Descemet’S Stripping Without Endothelial Keratoplasty In Early-Stage Central Fuchs Endothelial Dystrophy: Long-Term Results
Published 2022 - 40th Congress of the ESCRS
Reference: FPS06.12 | Type: Free paper | DOI: 10.82333/bd3b-r371
Authors: Rita Vieira* 1 , Catarina Castro 1 , João Coelho 1 , Miguel Mesquita Neves 1 , Miguel Gomes 1 , Luís Oliveira 1
1Centro Hospitalar Universitário do Porto,Oporto,Portugal
Purpose
To report long-term results of Descemet membrane stripping without endothelial keratoplasty (DWEK) associated with phacoemulsification in patients with early-stage central Fuchs endothelial dystrophy (FED).
Setting
Ophthalmology Department of Centro Hospitalar Universitário do Porto (CHUPorto), Porto, Portugal.
Methods
Retrospective study, including all patients submitted to DWEK associated with cataract surgery with a minimum follow-up of 24 months. Included patients had central confluent guttata confirmed with specular microscopy, a clear peripheral endothelium (with a peripheral endothelial count >1500 cells/mm2) and a central pachymetry < 600μm.
The main endpoints were the presence of a clear cornea and time that was needed to achieve a clear cornea, best corrected visual acuity (BCVA) in logMAR, refractive outcome (spherical equivalent and cylinder values), endothelium central cell count (ECC), central corneal thickness (CCT), and presence of tomographic changes (namely the presence of irregular astigmatism) at the end of follow-up.
Results
A total of 22 eyes from 15 subjects were included with a mean follow-up of 40.8±10.5 months. At baseline, only 6 eyes had countable endothelial central cells (mean 1138±190 cells/mm2) and mean CCT was 536±34 mm.

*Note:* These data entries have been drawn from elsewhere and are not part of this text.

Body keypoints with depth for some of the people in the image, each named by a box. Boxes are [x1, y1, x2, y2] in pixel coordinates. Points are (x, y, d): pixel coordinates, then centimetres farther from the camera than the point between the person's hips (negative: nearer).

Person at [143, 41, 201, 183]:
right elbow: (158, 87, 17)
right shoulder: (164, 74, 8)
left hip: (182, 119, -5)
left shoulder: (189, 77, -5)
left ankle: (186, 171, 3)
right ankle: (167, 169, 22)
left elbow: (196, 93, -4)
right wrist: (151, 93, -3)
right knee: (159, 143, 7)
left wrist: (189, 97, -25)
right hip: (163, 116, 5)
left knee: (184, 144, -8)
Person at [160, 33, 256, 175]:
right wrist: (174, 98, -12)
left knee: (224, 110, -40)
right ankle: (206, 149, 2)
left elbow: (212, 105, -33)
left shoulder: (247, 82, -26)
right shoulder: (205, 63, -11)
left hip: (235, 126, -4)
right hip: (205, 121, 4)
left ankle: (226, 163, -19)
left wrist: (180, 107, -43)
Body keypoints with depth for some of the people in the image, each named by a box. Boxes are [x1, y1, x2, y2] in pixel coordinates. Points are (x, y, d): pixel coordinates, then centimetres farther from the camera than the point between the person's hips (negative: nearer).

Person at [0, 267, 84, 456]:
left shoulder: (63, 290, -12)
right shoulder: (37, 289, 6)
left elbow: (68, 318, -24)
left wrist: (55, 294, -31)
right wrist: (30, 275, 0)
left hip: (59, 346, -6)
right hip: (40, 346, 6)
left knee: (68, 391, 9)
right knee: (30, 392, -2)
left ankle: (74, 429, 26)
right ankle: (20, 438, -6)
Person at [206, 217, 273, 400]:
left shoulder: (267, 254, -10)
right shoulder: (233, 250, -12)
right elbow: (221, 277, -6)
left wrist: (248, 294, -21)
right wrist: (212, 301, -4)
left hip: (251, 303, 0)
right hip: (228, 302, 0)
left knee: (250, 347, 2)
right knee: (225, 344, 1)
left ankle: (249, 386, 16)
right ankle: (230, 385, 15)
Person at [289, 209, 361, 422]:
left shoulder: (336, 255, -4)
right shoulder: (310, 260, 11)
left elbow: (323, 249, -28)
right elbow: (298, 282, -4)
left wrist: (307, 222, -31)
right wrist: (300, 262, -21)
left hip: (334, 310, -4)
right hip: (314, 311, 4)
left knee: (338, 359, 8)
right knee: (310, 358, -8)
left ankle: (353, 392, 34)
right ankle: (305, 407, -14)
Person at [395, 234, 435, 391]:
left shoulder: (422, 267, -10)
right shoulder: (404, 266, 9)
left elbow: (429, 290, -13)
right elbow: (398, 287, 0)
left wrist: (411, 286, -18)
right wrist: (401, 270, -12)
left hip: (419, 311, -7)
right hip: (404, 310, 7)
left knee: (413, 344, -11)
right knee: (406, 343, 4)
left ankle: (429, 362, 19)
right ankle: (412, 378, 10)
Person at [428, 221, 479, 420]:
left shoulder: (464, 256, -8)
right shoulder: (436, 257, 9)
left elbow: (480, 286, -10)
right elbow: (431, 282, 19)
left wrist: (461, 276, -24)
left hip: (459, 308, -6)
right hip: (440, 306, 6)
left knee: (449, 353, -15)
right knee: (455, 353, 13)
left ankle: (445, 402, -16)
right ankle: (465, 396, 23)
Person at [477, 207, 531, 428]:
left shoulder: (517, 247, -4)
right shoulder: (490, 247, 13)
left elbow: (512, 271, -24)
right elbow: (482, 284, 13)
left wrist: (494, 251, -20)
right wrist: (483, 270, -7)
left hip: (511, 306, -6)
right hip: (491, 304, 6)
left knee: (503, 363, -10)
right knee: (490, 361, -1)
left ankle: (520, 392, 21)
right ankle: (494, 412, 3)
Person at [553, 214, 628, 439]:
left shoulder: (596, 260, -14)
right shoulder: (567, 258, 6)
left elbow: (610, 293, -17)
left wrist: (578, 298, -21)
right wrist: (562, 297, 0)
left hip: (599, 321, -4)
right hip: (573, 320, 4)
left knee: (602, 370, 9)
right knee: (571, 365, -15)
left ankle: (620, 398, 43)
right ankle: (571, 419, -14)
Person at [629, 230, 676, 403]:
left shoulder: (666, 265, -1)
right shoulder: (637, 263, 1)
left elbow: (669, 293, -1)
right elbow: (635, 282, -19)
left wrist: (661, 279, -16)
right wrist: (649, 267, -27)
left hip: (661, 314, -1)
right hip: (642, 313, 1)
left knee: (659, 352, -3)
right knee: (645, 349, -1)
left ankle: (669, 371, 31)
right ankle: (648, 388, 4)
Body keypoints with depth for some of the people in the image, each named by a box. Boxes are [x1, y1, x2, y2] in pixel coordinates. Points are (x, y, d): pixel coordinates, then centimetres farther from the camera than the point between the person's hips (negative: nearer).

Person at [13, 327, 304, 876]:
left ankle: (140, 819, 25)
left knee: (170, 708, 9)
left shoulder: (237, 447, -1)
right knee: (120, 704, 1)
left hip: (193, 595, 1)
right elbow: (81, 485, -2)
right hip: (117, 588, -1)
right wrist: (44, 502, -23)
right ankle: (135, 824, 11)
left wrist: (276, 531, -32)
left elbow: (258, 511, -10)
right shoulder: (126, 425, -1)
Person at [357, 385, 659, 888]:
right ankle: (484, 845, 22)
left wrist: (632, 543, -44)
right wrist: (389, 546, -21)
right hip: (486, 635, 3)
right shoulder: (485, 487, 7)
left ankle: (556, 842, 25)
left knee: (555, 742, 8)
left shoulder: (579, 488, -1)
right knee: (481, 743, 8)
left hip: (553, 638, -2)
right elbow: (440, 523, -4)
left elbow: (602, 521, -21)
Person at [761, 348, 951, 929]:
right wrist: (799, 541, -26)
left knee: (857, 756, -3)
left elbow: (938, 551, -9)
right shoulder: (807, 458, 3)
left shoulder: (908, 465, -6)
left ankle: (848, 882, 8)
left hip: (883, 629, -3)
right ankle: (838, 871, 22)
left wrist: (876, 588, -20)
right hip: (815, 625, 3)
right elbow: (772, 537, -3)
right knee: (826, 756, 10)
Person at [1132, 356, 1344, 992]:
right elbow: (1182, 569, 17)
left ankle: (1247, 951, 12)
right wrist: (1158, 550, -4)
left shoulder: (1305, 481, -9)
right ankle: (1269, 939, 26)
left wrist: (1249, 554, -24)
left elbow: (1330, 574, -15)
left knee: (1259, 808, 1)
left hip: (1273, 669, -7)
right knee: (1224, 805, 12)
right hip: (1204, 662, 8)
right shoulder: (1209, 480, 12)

A total of 20 cases (90.9%) achieved good corneal transparency after 3.2±1.1 months after surgery. There was a significant improvement in logMAR BCVA compared to baseline (0.13±0.10 vs 0.48±0.24, respectively, p<0.001). Endothelium central repopulation was observed in all successful cases. ECC 12 months after DWEK was 1449±344 cells/mm2 and 1393±450 cells/mm2 in the end of follow-up, with no significant decrease between this period (p=0.081). Only 2 eyes (9.1%) did not achieve a clear cornea and needed an endothelial keratoplasty.
Conclusions
According to our results, DWEK associated with phacoemulsification is a safe and effective procedure, allowing high rates of corneal transparency in cases of early-stage central FED with mild to moderate cataract. This seems to be a promising technique in selected cases, delaying or avoiding endothelial transplantation.